Sparsity in lab biomarker data restricts complete multivariate analysis for model explainability, as there would be a possibility for even more granular feature observations if lab biomarker data was more complete. There is a possibility that certain biomarkers, such as Hemoglobin A1C and Interleukin 8, which had more than 90% missing values, may have contributed to a significant impact on model predictability.

Lack of diversity among observed comorbidities within patients in the dataset may have limited the potential observation for certain comorbidities to contribute to COVID-19 severity and survival based on model conclusions.”

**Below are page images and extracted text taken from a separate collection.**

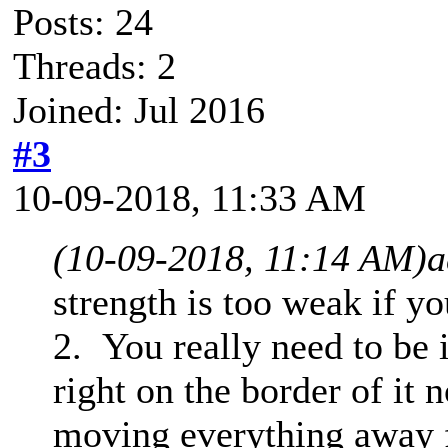
Posts: 24
Threads: 2
Joined: Jul 2016
#3
10-09-2018, 11:33 AM
(10-09-2018, 11:14 AM)
a
strength is too weak if y
2. You really need to be i
right on the border of it
moving everything away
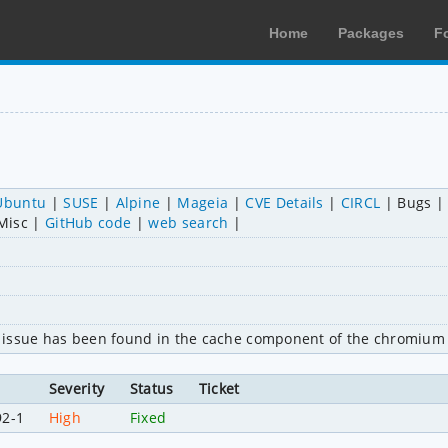
Home
Packages
F
Ubuntu
SUSE
Alpine
Mageia
CVE Details
CIRCL
Bugs
Misc
GitHub code
web search
 issue has been found in the cache component of the chromium 
Severity
Status
Ticket
92-1
High
Fixed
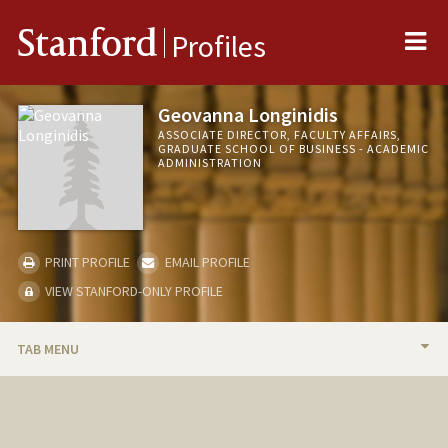
Me
Stanford
Profiles
Geovanna Longinidis
ASSOCIATE DIRECTOR, FACULTY AFFAIRS,
GRADUATE SCHOOL OF BUSINESS - ACADEMIC
ADMINISTRATION
PRINT PROFILE
EMAIL PROFILE
VIEW STANFORD-ONLY PROFILE
TAB MENU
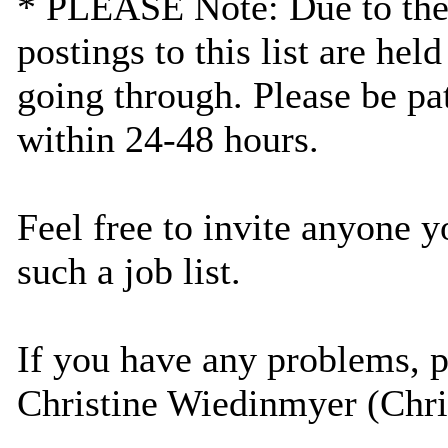
* PLEASE Note: Due to the la
postings to this list are he
going through. Please be pat
within 24-48 hours.
Feel free to invite anyone y
such a job list.
If you have any problems, pl
Christine Wiedinmyer (Chr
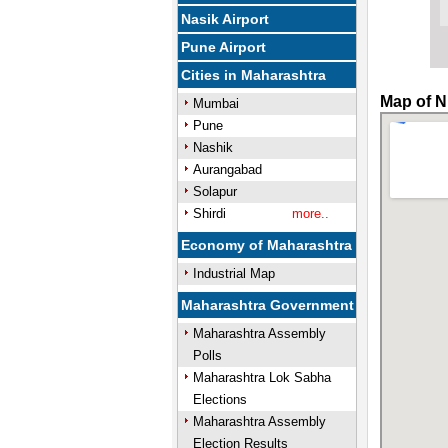
Nasik Airport
Pune Airport
Cities in Maharashtra
Map of N
Mumbai
Pune
Nashik
Aurangabad
Solapur
Shirdi
more..
Economy of Maharashtra
Industrial Map
Maharashtra Government
Maharashtra Assembly
Polls
Maharashtra Lok Sabha
Elections
Maharashtra Assembly
Election Results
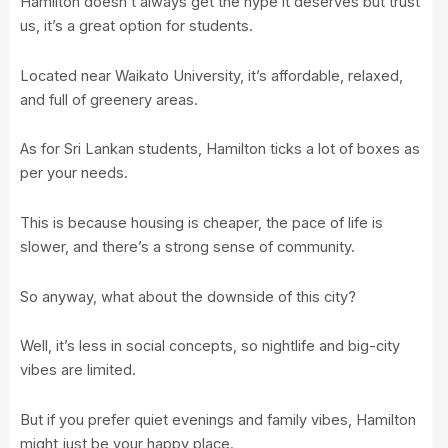
Hamilton doesn’t always get the hype it deserves but trust
us, it’s a great option for students.
Located near
Waikato University
, it’s affordable, relaxed,
and full of greenery areas.
As for Sri Lankan students, Hamilton ticks a lot of boxes as
per your needs.
This is because housing is cheaper, the pace of life is
slower, and there’s a strong sense of community.
So anyway, what about the downside of this city?
Well, it’s less in social concepts, so nightlife and big-city
vibes are limited.
But if you prefer quiet evenings and family vibes, Hamilton
might just be your happy place.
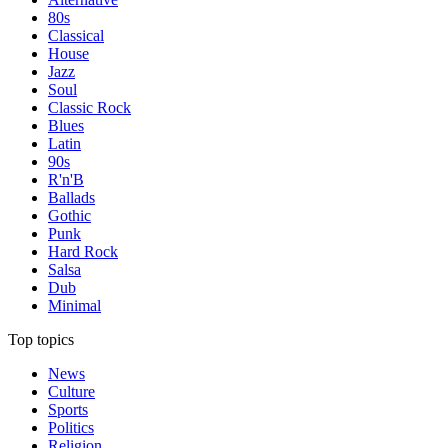
80s
Classical
House
Jazz
Soul
Classic Rock
Blues
Latin
90s
R'n'B
Ballads
Gothic
Punk
Hard Rock
Salsa
Dub
Minimal
Top topics
News
Culture
Sports
Politics
Religion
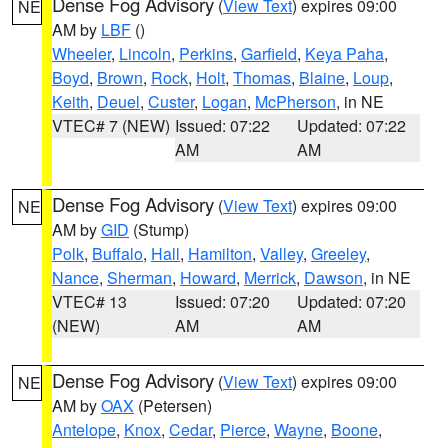
Dense Fog Advisory
(
View Text
) expires 09:00
NE
AM by
LBF
()
Wheeler
,
Lincoln
,
Perkins
,
Garfield
,
Keya Paha
,
Boyd
,
Brown
,
Rock
,
Holt
,
Thomas
,
Blaine
,
Loup
,
Keith
,
Deuel
,
Custer
,
Logan
,
McPherson
, in NE
VTEC# 7 (NEW)
Issued: 07:22
Updated: 07:22
AM
AM
Dense Fog Advisory
(
View Text
) expires 09:00
NE
AM by
GID
(Stump)
Polk
,
Buffalo
,
Hall
,
Hamilton
,
Valley
,
Greeley
,
Nance
,
Sherman
,
Howard
,
Merrick
,
Dawson
, in NE
VTEC# 13
Issued: 07:20
Updated: 07:20
(NEW)
AM
AM
Dense Fog Advisory
(
View Text
) expires 09:00
NE
AM by
OAX
(Petersen)
Antelope
,
Knox
,
Cedar
,
Pierce
,
Wayne
,
Boone
,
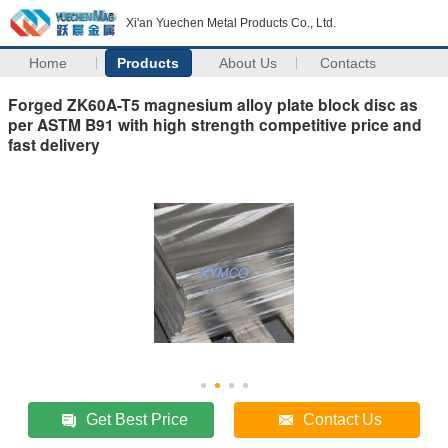
Xi'an Yuechen Metal Products Co., Ltd.
Home
Products
About Us
Contacts
Forged ZK60A-T5 magnesium alloy plate block disc as
per ASTM B91 with high strength competitive price and
fast delivery
Get Best Price
Contact Us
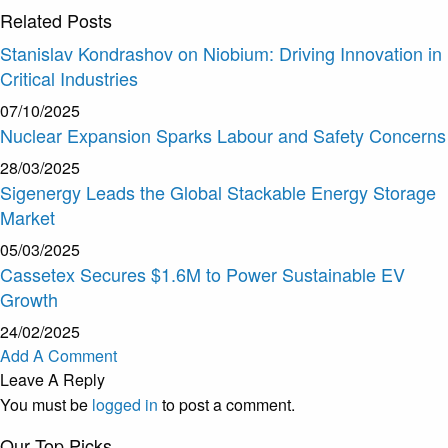
Related
Posts
Stanislav Kondrashov on Niobium: Driving Innovation in
Critical Industries
07/10/2025
Nuclear Expansion Sparks Labour and Safety Concerns
28/03/2025
Sigenergy Leads the Global Stackable Energy Storage
Market
05/03/2025
Cassetex Secures $1.6M to Power Sustainable EV
Growth
24/02/2025
Add A Comment
Leave A Reply
You must be
logged in
to post a comment.
Our Top Picks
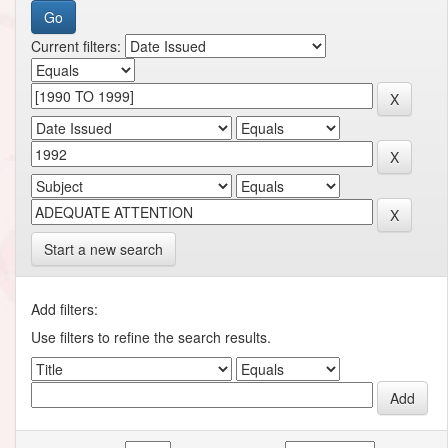
Current filters:
Start a new search
Add filters:
Use filters to refine the search results.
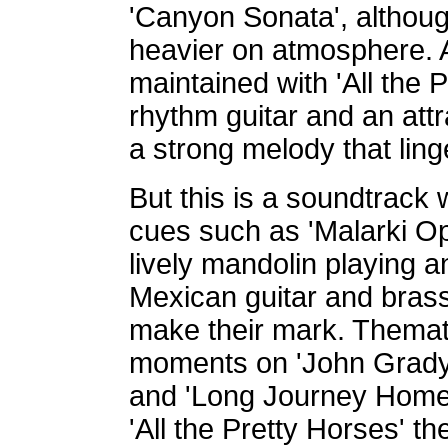
'Canyon Sonata', although
heavier on atmosphere. A
maintained with 'All the
rhythm guitar and an att
a strong melody that lin
But this is a soundtrack
cues such as 'Malarki Op
lively mandolin playing a
Mexican guitar and bras
make their mark. Themati
moments on 'John Grady'
and 'Long Journey Home', 
'All the Pretty Horses' t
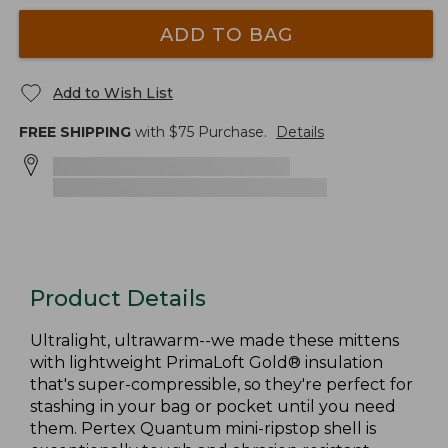
ADD TO BAG
Add to Wish List
FREE SHIPPING
with $
75
Purchase.
Details
Product Details
Ultralight, ultrawarm--we made these mittens
with lightweight PrimaLoft Gold® insulation
that's super-compressible, so they're perfect for
stashing in your bag or pocket until you need
them. Pertex Quantum mini-ripstop shell is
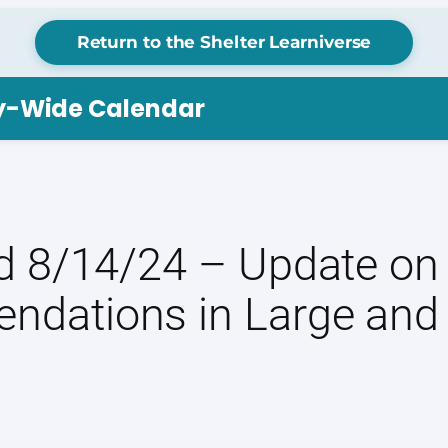
Return to the Shelter Learniverse
ry-Wide Calendar
 8/14/24 – Update on 
ndations in Large and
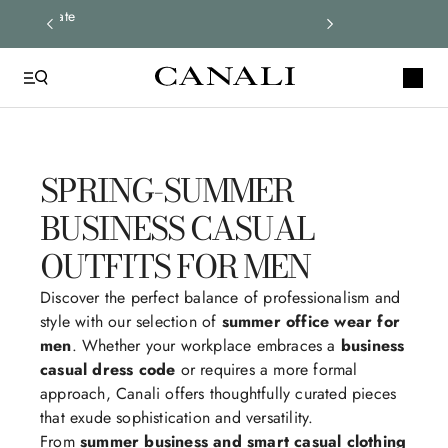
ay up to date
SPRING-SUMMER
BUSINESS CASUAL
OUTFITS FOR MEN
Discover the perfect balance of professionalism and
style with our selection of
summer office wear for
men
. Whether your workplace embraces a
business
casual dress code
or requires a more formal
approach, Canali offers thoughtfully curated pieces
that exude sophistication and versatility.
From
summer business and smart casual clothing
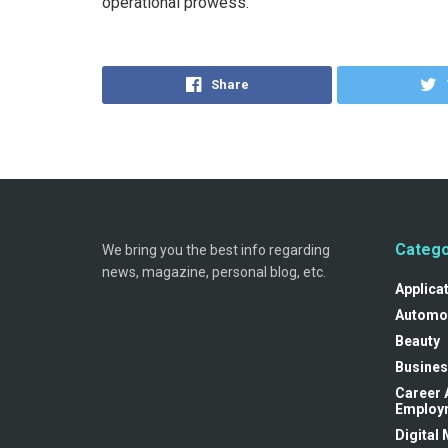
operational prowess.
Share
Catego
We bring you the best info regarding
news, magazine, personal blog, etc.
Applica
Automo
Beauty
Busines
Career 
Employ
Digital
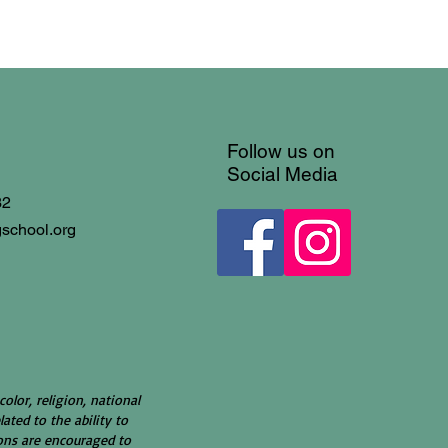
Follow us on
Social Media
32
gschool.org
color, religion, national
lated to the ability to
rsons are encouraged to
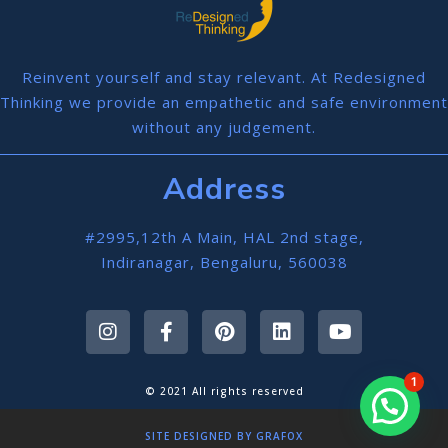
Reinvent yourself and stay relevant. At Redesigned
Thinking we provide an empathetic and safe environment
without any judgement.
Address
#2995,12th A Main, HAL 2nd stage,
Indiranagar, Bengaluru, 560038
1
© 2021 All rights reserved
SITE DESIGNED BY GRAFOX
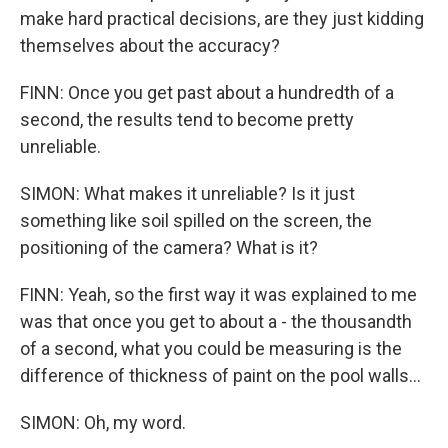
make hard practical decisions, are they just kidding
themselves about the accuracy?
FINN: Once you get past about a hundredth of a
second, the results tend to become pretty
unreliable.
SIMON: What makes it unreliable? Is it just
something like soil spilled on the screen, the
positioning of the camera? What is it?
FINN: Yeah, so the first way it was explained to me
was that once you get to about a - the thousandth
of a second, what you could be measuring is the
difference of thickness of paint on the pool walls...
SIMON: Oh, my word.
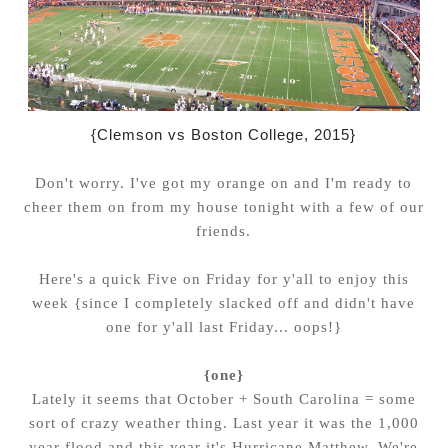
{Clemson vs Boston College, 2015}
Don't worry. I've got my orange on and I'm ready to
cheer them on from my house tonight with a few of our
friends.
Here's a quick Five on Friday for y'all to enjoy this
week {since I completely slacked off and didn't have
one for y'all last Friday... oops!}
{one}
Lately it seems that October + South Carolina = some
sort of crazy weather thing. Last year it was the 1,000
year flood and this year it's Hurricane Matthew. We're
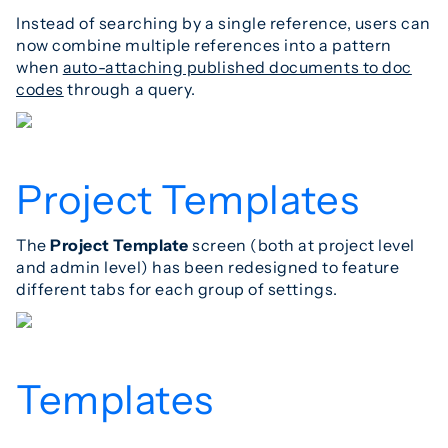
Instead of searching by a single reference, users can
now combine multiple references into a pattern
when
auto-attaching published documents to doc
codes
through a query.
Project Templates
The
Project Template
screen (both at project level
and admin level) has been redesigned to feature
different tabs for each group of settings.
Templates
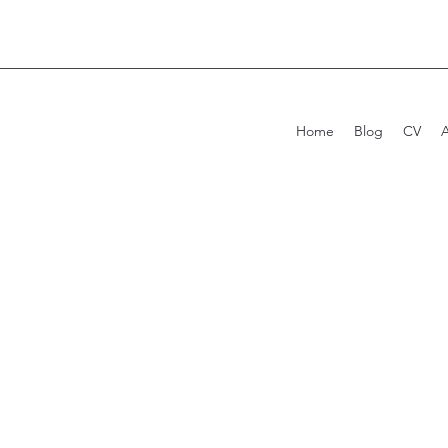
Home
Blog
CV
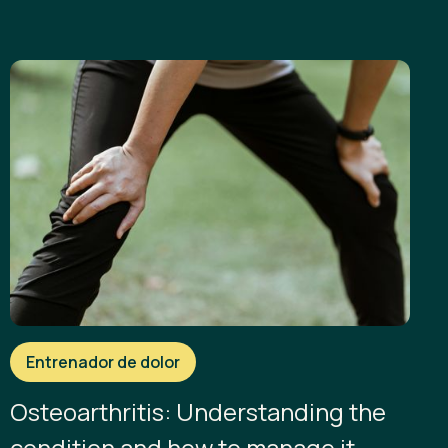
Entrenador de dolor
Osteoarthritis: Understanding the
condition and how to manage it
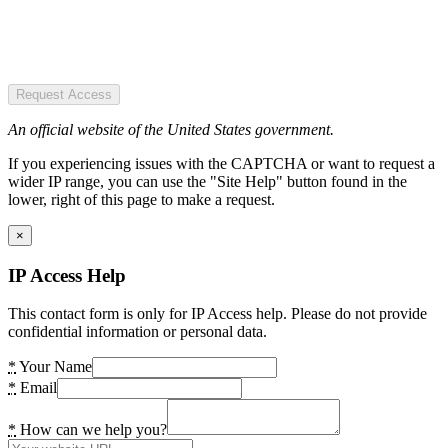
Request Access
An official website of the United States government.
If you experiencing issues with the CAPTCHA or want to request a
wider IP range, you can use the "Site Help" button found in the
lower, right of this page to make a request.
×
IP Access Help
This contact form is only for IP Access help. Please do not provide
confidential information or personal data.
*
Your Name
*
Email
*
How can we help you?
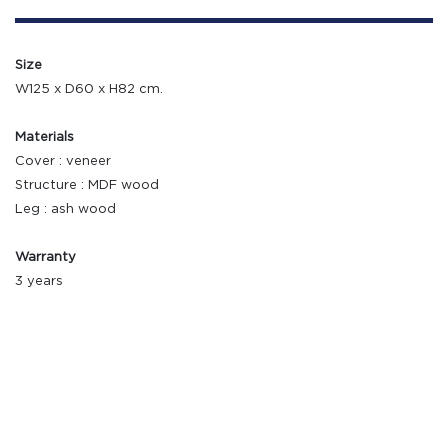
Size
W125 x D60 x H82 cm.
Materials
Cover : veneer
Structure : MDF wood
Leg : ash wood
Warranty
3 years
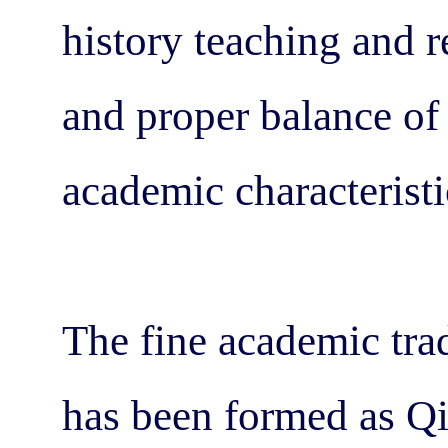
history teaching and r
and proper balance of
academic characteristi
The fine academic trad
has been formed as Qi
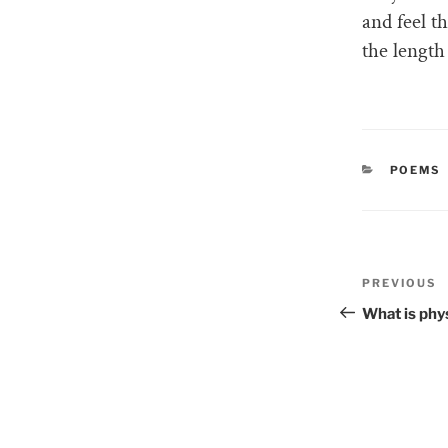
and feel t
the length
CATEGO
POEMS
Post
PREVIOUS
Previous
naviga
Post
What is phy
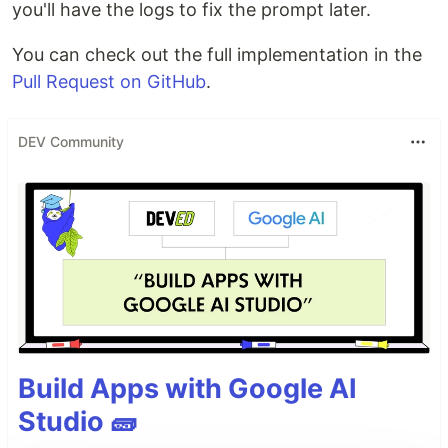
you'll have the logs to fix the prompt later.
You can check out the full implementation in the
Pull Request on GitHub
.
DEV Community
Build Apps with Google AI
Studio 🧱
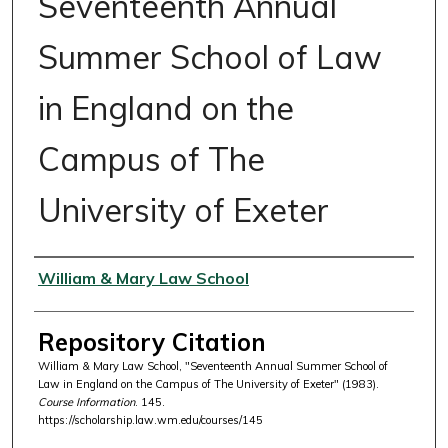
Seventeenth Annual
Summer School of Law
in England on the
Campus of The
University of Exeter
Authors
William & Mary Law School
Repository Citation
William & Mary Law School, "Seventeenth Annual Summer School of
Law in England on the Campus of The University of Exeter" (1983).
Course Information
. 145.
https://scholarship.law.wm.edu/courses/145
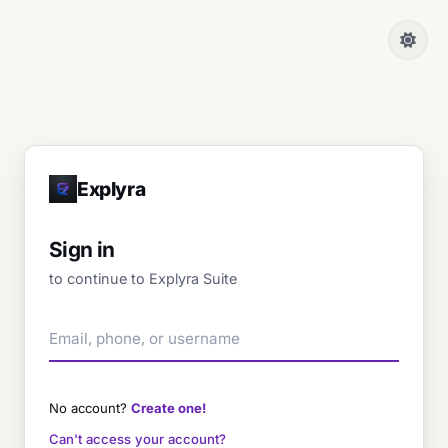
Explyra
Sign in
to continue to Explyra Suite
No account?
Create one!
Can't access your account?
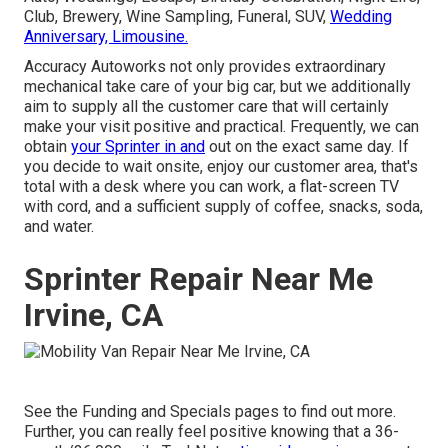
Club, Brewery, Wine Sampling, Funeral, SUV,
Wedding
Anniversary, Limousine.
Accuracy Autoworks not only provides extraordinary
mechanical take care of your big car, but we additionally
aim to supply all the customer care that will certainly
make your visit positive and practical. Frequently, we can
obtain
your Sprinter in and
out on the exact same day. If
you decide to wait onsite, enjoy our customer area, that's
total with a desk where you can work, a flat-screen TV
with cord, and a sufficient supply of coffee, snacks, soda,
and water.
Sprinter Repair Near Me
Irvine, CA
See the Funding and Specials pages to find out more.
Further, you can really feel positive knowing that a 36-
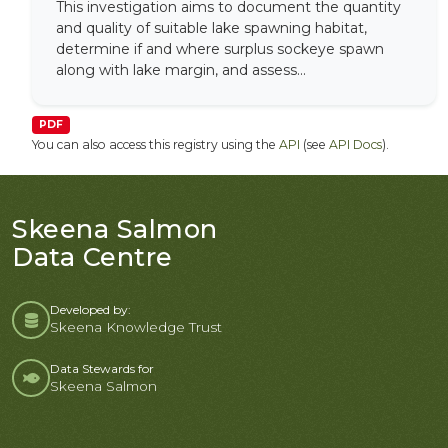
This investigation aims to document the quantity
and quality of suitable lake spawning habitat,
determine if and where surplus sockeye spawn
along with lake margin, and assess...
PDF
You can also access this registry using the
API
(see
API Docs
).
Skeena Salmon
Data Centre
Developed by:
Skeena Knowledge Trust
Data Stewards for
Skeena Salmon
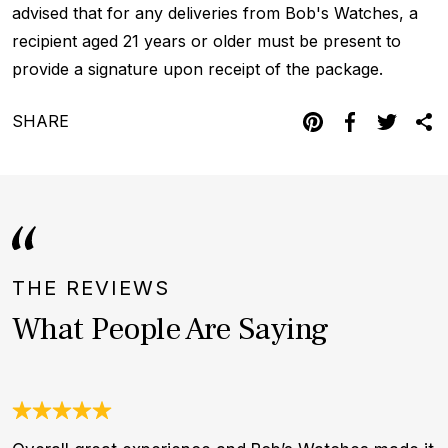
advised that for any deliveries from Bob's Watches, a
recipient aged 21 years or older must be present to
provide a signature upon receipt of the package.
SHARE
THE REVIEWS
What People Are Saying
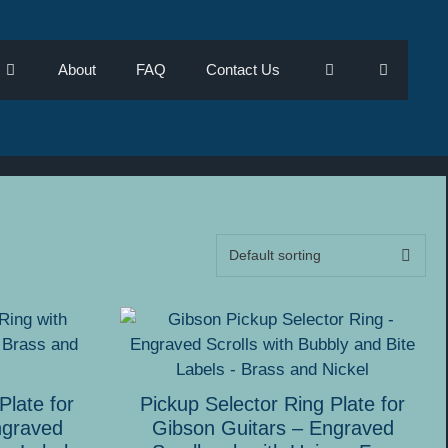
About
FAQ
Contact Us
This
product
has
multiple
Plate for
Pickup Selector Ring Plate for
variants.
ngraved
Gibson Guitars – Engraved
The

 In addition, ML Biomarker findings and literature comparison was made as follows:
“The most impactful SOFA score range for COVID-19 severity and mortality was 4-14 and 3-14 respectively. These ranges tie closely with observations seen in [Yang et al., 2021] which suggests that patients with SOFA scores greater than or equal to 5 have a higher risk of mortality. In regards to LDH, [Li et al., 2020] reports patients with severe COVID-19 have greater than 350 U/L for mean concentration, which is slightly less than the lower value of the most impactful median LDH concentration range of 404 and 439 for severity and mortality respectively. A larger ratio between BUN and Creatinine levels has shown to be an indicator for COVID-19 severity with optimal thresholds at 33.5 and 51.7 according to [Ok et al.,2021]. The most impactful range for both BUN and Serum Creatinine, according to SHAP analysis, suggests that the most impactful BUN/Creatinine ratio is between 21 and 355, which is a larger range window than the study suggests. This wide range is likely due to the sparsity of biomarker data and the independent contributions of each BUN and Serum Creatinine to the model predictions; however, the higher impact on severity and survival seen for higher BUN and lower Serum Creatinine values does suggest that a larger ratio would be an indicator for both use cases. Similarly, a larger ratio between BUN and Albumin levels has shown to be an indicator for COVID-19 severity with optimal thresholds greater than 3.9 according to [Küçükceran et al., 2021], and SHAP analysis suggests that the most impactful range of BUN/Albumin is between 7.5 and 93. Additional features to consider moving forward would be the actual BUN to Serum Creatinine and BUN to Albumin ratios as actual values within the data, coupled with the presence of more lab biomarker data.”

Author Response File: Author Response.docx

Round 2

Reviewer 1 Report

My previous comments have been addressed.